NEW HAVEN, Conn., Jul 22, 2010 (GlobeNewswire via COMTEX News Network) -- Achillion Pharmaceuticals, Inc. (Nasdaq:ACHN), a leader in the discovery and development of treatments for the most challenging infectious diseases, today announced the nomination of a lead clinical candidate in its fourth proprietary program against hepatitis C virus (HCV) infection. The candidate, ACH-2928, is an NS5A inhibitor that in preclinical studies has demonstrated excellent potency against HCV RNA replication, as well as good pharmacokinetic and safety profiles.

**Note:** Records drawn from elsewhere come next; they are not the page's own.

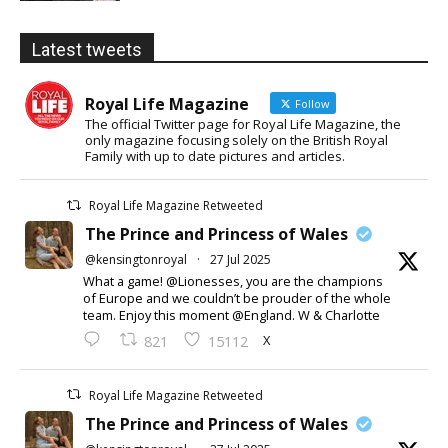
Latest tweets
Royal Life Magazine
Follow
The official Twitter page for Royal Life Magazine, the
only magazine focusing solely on the British Royal
Family with up to date pictures and articles.
Royal Life Magazine Retweeted
The Prince and Princess of Wales
@kensingtonroyal
·
27 Jul 2025
What a game! @Lionesses, you are the champions
of Europe and we couldn’t be prouder of the whole
team. Enjoy this moment @England. W & Charlotte
X
821
15112
Royal Life Magazine Retweeted
The Prince and Princess of Wales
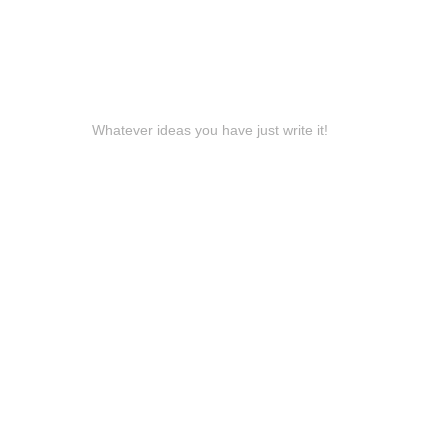
Whatever ideas you have just write it!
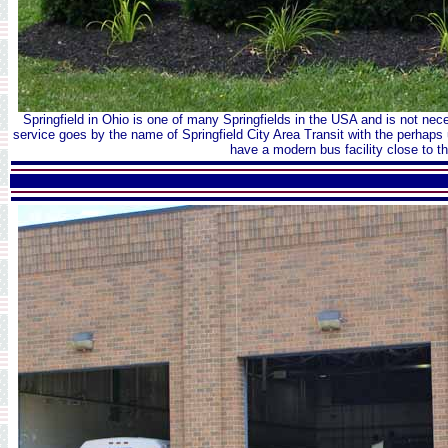
Springfield in Ohio is one of many Springfields in the USA and is not ne
service goes by the name of Springfield City Area Transit with the perhap
have a modern bus facility close to th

"The overall profile of ACH-2928 demonstrates that it is highly active and retains potency against HCV genotypes 1a and 1b, as well as across other genotypes. The compound's high potency, in the picomolar range, and its favorable pharmacokinetic properties strongly suggest once-daily dosing," said Milind S. Deshpande, Ph.D., Executive Vice President and Chief Scientific Officer of Achillion. "Importantly, we believe ACH-2928 is highly effective in combination with NS3 protease inhibitors, NS5B polymerase inhibitors, interferon and ribavirin."

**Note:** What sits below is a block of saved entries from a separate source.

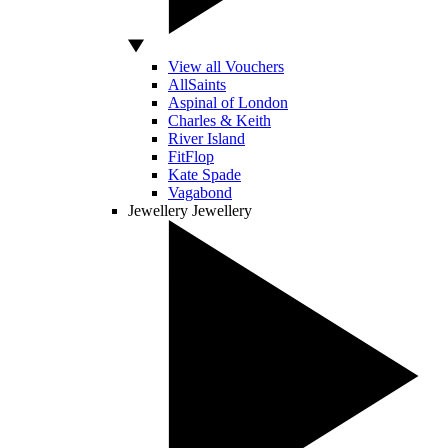
View all Vouchers
AllSaints
Aspinal of London
Charles & Keith
River Island
FitFlop
Kate Spade
Vagabond
Jewellery
Jewellery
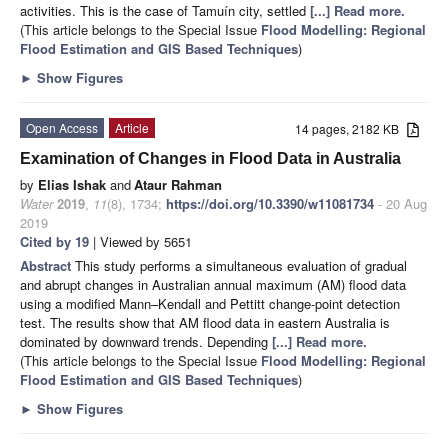
activities. This is the case of Tamuín city, settled
[...] Read more.
(This article belongs to the Special Issue
Flood Modelling: Regional
Flood Estimation and GIS Based Techniques
)
►
Show Figures
Open Access
Article
14 pages, 2182 KB
Examination of Changes in Flood Data in Australia
by
Elias Ishak
and
Ataur Rahman
Water
2019
,
11
(8), 1734;
https://doi.org/10.3390/w11081734
- 20 Aug
2019
Cited by 19
| Viewed by 5651
Abstract
This study performs a simultaneous evaluation of gradual
and abrupt changes in Australian annual maximum (AM) flood data
using a modified Mann–Kendall and Pettitt change-point detection
test. The results show that AM flood data in eastern Australia is
dominated by downward trends. Depending
[...] Read more.
(This article belongs to the Special Issue
Flood Modelling: Regional
Flood Estimation and GIS Based Techniques
)
►
Show Figures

Michael D. Kishbauch, Achillion's President and CEO, stated, "The nomination of this novel NS5A clinical candidate is both exciting and significant. The treatment paradigm for HCV is moving toward combination therapies, and we are now poised to pursue our own combination therapies, putting ACH-2928 together with our highly potent protease inhibitors, ACH-1625 and ACH-2684. The development of our fourth proprietary HCV program underscores the depth of our robust drug discovery expertise in this important therapeutic area. We have initiated IND-enabling testing of ACH-2928, and plan to initiate combination treatment in 2011."

"The nomination of ACH-2928 is further evidence of our expertise in HCV drug discovery and structure-based design. We continue to build discrete intellectual property estates to which we retain all commercial rights," concluded Kishbauch.